I knew people would disagree with me on this! But that's OK, because like I said, frugality is in the eye of the beholder. To steal the motto of Tom Frank, one of my favorite business writers: "The secret to happiness is low overhead."
But I probably should explain myself further:
With housing, I think it's easy to get emotional and too eager about owning your own place when it can be much more frugal to rent for a few years while you save up money and catch the housing market in a better part of the cycle. Yes, in the long run (10-plus years), it pays to own. But often (the current market, for instance), it is more frugal to rent for the short to medium term, especially if you'd have to use some unusual loan product (interest-only, adjustable rate, no down payment, etc.) to get you in a house to start with. Look at your house the way a potential investor would: Given how much you have to borrow to buy the place, could you rent it out for enough to cover the mortgage and other expenses? If not, the cost/value ratio of the house is out of whack. This is your classic housing bubble.
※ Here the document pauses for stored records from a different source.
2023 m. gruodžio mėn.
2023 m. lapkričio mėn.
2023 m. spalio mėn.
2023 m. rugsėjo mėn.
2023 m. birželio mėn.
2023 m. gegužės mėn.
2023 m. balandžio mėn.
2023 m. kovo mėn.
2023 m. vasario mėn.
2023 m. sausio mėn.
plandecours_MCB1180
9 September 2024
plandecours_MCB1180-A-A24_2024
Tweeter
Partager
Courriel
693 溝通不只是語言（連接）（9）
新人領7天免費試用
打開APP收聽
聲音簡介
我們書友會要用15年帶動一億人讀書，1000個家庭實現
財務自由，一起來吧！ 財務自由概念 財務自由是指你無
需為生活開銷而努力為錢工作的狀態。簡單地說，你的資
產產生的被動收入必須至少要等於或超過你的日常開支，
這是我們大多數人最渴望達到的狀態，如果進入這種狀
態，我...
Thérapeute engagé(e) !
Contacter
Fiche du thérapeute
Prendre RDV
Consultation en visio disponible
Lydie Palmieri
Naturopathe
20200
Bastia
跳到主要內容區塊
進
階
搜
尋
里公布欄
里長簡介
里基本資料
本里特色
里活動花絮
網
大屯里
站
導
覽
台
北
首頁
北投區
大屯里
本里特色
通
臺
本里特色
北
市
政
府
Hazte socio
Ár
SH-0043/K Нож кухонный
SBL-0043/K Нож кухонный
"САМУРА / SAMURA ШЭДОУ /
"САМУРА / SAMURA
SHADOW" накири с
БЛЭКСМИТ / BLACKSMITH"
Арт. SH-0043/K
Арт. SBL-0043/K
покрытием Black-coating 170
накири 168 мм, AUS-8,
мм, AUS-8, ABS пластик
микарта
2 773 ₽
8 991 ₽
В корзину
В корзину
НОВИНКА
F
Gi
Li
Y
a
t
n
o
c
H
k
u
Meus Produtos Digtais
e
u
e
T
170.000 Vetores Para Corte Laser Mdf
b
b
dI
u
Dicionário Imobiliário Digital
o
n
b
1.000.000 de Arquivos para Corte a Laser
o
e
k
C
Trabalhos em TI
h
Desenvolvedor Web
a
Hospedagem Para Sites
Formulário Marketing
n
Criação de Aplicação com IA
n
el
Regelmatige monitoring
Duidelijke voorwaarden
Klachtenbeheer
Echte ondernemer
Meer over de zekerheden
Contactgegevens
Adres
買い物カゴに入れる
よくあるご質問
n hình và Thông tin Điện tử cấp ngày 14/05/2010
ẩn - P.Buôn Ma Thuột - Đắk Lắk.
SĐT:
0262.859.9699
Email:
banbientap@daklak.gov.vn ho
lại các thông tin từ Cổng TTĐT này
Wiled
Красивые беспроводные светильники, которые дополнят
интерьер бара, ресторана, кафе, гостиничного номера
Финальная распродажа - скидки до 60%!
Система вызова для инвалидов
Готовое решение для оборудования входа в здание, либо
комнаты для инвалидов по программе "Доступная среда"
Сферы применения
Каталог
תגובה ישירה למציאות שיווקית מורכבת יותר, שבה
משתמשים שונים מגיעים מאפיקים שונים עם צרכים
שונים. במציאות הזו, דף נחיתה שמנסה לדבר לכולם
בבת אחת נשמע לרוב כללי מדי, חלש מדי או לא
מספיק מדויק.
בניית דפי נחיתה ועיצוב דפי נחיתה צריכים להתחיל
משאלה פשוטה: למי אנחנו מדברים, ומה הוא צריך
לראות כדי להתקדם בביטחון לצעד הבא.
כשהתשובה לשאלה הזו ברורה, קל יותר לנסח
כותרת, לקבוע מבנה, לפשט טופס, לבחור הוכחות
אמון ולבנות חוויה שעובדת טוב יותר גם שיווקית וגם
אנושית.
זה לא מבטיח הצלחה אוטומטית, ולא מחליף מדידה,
When people evaluate the benefits of owning, they tend to overemphasize the perceived benefits, such as the interest rate tax deduction, which may or may not even apply to them at their income level. Even equity is not as clear cut as it may seem: Even with a conventional mortgage, those first few years of payments are all interest, no principal. Also, selling a house involves a very big transaction cost if you need to move. Assuming you get big appreciation (which I would emphatically NOT assume for the next few years), a big chunk of those gains will be wiped out when you pay a real estate agent to unload the house for you.
People also tend to underestimate the real costs of owning -- I spent more than $10K on repairs and maintainence in my first year of owning my modest little rowhouse. With my appreciation gains have come big tax hikes. Fortunately, I knew this was coming and had budgeted for it.
When the market is out of whack like it is now in many parts of the country, often the most frugal thing to do is rent while saving the difference between your rent and what your mortgage would be if you bought. It takes discipline, but you can get a very good return on your investment.
The point is, look hard at the numbers and see what the truely frugal choice is before deciding to rent or buy. It may very well be buying, but it's better to do real calculations, IMO, than to assume the conventional wisdom applies to your case. Of course, you may decide that even if owning costs more, it's still worth it to you psychologically. That's fine! But know that you're paying for that feeling as well as housing, so it's not really much different than the warm and fuzzy feeling I get from a stop at Starbucks even though I could make my own coffee cheaper at home!
For me, it's very important that I never get in a bind with bills that I can't reduce should DP or I lose our jobs or get sick. That means always paying cash for our (good, used) cars and keeping housing costs at about a quarter of our take-home pay. Our cars aren't falling apart, and the house isn't in the 'hood. They just aren't as fancy as the bank would let us have. We invest in good insurance -- health, disability, life. We save in our emergency fund, in our retirement accounts, and in our nephews and niece's college funds. Beyond that, we treat ourselves: plenty of visits home to visit family, nice dinners out to celebrate special occasions, donations to charity, etc. This setup means that should something happen after our baby comes in November and I can't or don't want to work, we would be able to get by just fine.
I mean, I'm sure it happens, but I've never known a family to be driven to bankruptcy by throwing away baggies, using too many paper towels, or getting too many manicures. It always seems to be medical bills, oppressive mortgages and usurious car loans. So I try to do everything in my power to avoid those three things. Make sense?